I read on one of the Free Software Foundation's websites the following claim:

This is not conspiracy -- we know this capability exists because Amazon has previously deleted copies of 1984 from users' Kindles.

I found this very implausible. Did Amazon actually remove copies of 1984 from people's Kindles remotely? What possible benefit could Amazon get out of it?

1 Answer 1


It happened due to alleged copyright infringement in July 2009

On Friday, it was “1984” and another Orwell book, “Animal Farm,” that were dropped down the memory hole — by Amazon.com.

In a move that angered customers and generated waves of online pique, Amazon remotely deleted some digital editions of the books from the Kindle devices of readers who had bought them.

An Amazon spokesman, Drew Herdener, said in an e-mail message that the books were added to the Kindle store by a company that did not have rights to them, using a self-service function. “When we were notified of this by the rights holder, we removed the illegal copies from our systems and from customers’ devices, and refunded customers,” he said.

Amazon Erases Orwell Books From Kindle

Note that they removed only a particular set of those books, so the book remained available in the stores and on many Kindles.
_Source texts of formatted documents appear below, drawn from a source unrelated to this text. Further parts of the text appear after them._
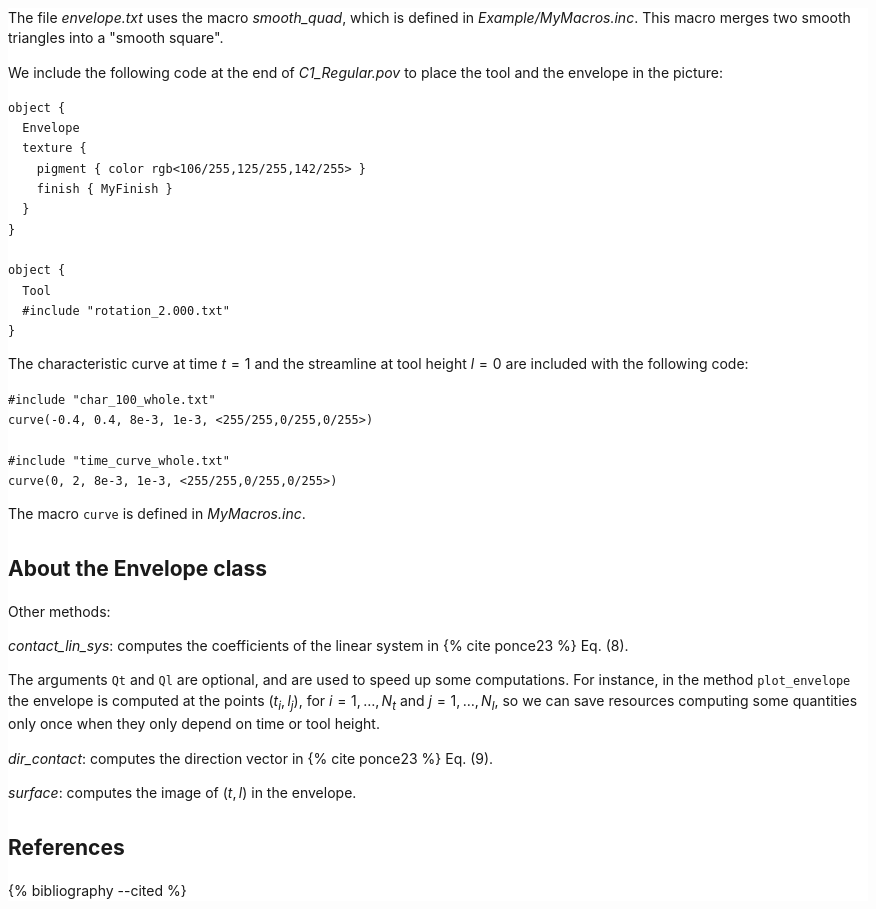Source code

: The file *envelope.txt* uses the macro *smooth_quad*, which
is defined in *Example/MyMacros.inc*.
This macro merges two smooth triangles into a "smooth square".

We include the following code at the end of *C1_Regular.pov*
to place the tool and the envelope in the picture:

    object {
      Envelope
      texture {
        pigment { color rgb<106/255,125/255,142/255> }
        finish { MyFinish }
      }
    }

    object {
      Tool
      #include "rotation_2.000.txt"
    }

The characteristic curve at time $t=1$ and the streamline at tool height $l=0$
are included with the following code:

    #include "char_100_whole.txt"
    curve(-0.4, 0.4, 8e-3, 1e-3, <255/255,0/255,0/255>)

    #include "time_curve_whole.txt"
    curve(0, 2, 8e-3, 1e-3, <255/255,0/255,0/255>)

The macro `curve` is defined in *MyMacros.inc*.

## About the Envelope class

Other methods:

*contact_lin_sys*: computes the coefficients of the linear system in {% cite ponce23 %} Eq. (8).

The arguments `Qt` and `Ql` are optional, and are used to speed up some computations.
For instance, in the method `plot_envelope` the envelope is computed at the points
$(t_i, l_j)$, for $i = 1,\ldots, N_t$ and $j = 1, \ldots, N_l$,
so we can save resources computing some quantities only once when
they only depend on time or tool height.

*dir_contact*: computes the direction vector in {% cite ponce23 %} Eq. (9).

*surface*: computes the image of $(t, l)$ in the envelope.

## References

{% bibliography --cited %}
The claim doesn't imply otherwise but it needs to be read carefully.

  • 7
    yup, someone put up for sale versions of the books that were in violation of intellectual property laws and Amazon promptly deleted them to be in compliance with the law and prevent being held responsible. They've since changed their policies on this so users don't lose their purchases unless there's a court order (or so I understand the new rules).